Ml-agents: Parallel training with multiple machines?

Created on 17 May 2019 · 6Comments · Source: Unity-Technologies/ml-agents

Is it possible to run parallel training on multiple machines? I use computation heavy perception methods and training process is quite slower than example scenes. To speed up training I try to train on multiple unity instances but it didn't help much. Is it possible to distributed training with different machines, if not will be in included future releases?

request

Source

ertugrulerdogan

Most helpful comment

@Taikatou You can try to use rllib(https://ray.readthedocs.io/en/latest/rllib.html) along with the gym wrapper we have for this. Our own parallel training with multiple machines will need more time to come.

xiaomaogy on 19 Jun 2019

👍2

All 6 comments

From their blog post: _Our work doesn’t stop here; we are also working on techniques to train multiple levels concurrently by scaling out training across multiple machines._

roboserg on 18 May 2019

@roboserg You are right, we are still working on this.

xiaomaogy on 20 May 2019

hi @ertugrulerdogan and @roboserg - i've documented this and will update when we make more progress.

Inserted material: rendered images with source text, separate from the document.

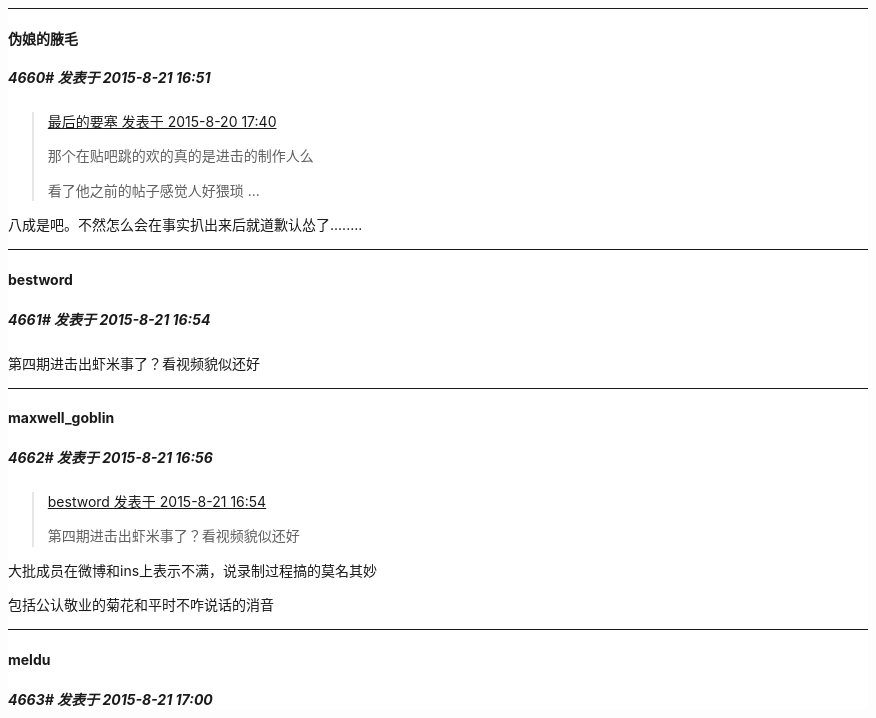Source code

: 




*****

####  伪娘的腋毛  
##### 4660#       发表于 2015-8-21 16:51



<blockquote><a href="httphttps://bbs.saraba1st.com/2b/forum.php?mod=redirect&amp;goto=findpost&amp;pid=29917349&amp;ptid=1105387" target="_blank">最后的要塞 发表于 2015-8-20 17:40</a>

那个在贴吧跳的欢的真的是进击的制作人么

看了他之前的帖子感觉人好猥琐 ...</blockquote>
八成是吧。不然怎么会在事实扒出来后就道歉认怂了........







*****

####  bestword  
##### 4661#       发表于 2015-8-21 16:54




第四期进击出虾米事了？看视频貌似还好







*****

####  maxwell_goblin  
##### 4662#       发表于 2015-8-21 16:56



<blockquote><a href="httphttps://bbs.saraba1st.com/2b/forum.php?mod=redirect&amp;goto=findpost&amp;pid=29926992&amp;ptid=1105387" target="_blank">bestword 发表于 2015-8-21 16:54</a>

第四期进击出虾米事了？看视频貌似还好</blockquote>
大批成员在微博和ins上表示不满，说录制过程搞的莫名其妙

包括公认敬业的菊花和平时不咋说话的消音







*****

####  meldu  
##### 4663#       发表于 2015-8-21 17:00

unityjeffrey on 30 May 2019

👍1

@unityjeffrey The project I am currently working requires this feature, is there any eta if not is it possible to work on this feature? Thank you so much :D

Taikatou on 19 Jun 2019

xiaomaogy on 19 Jun 2019

👍2

Thank you for submitting this request. We’ve added it to our internal tracker. I’m going to close this issue for now, but we’ll ping back with any updates.

Also note that parallel environments were improved in 0.9, they no longer block each other when training. Give it a go. Also, if environments are the bottleneck, the SAC trainer in v0.10 should help quite a bit even in single machine training.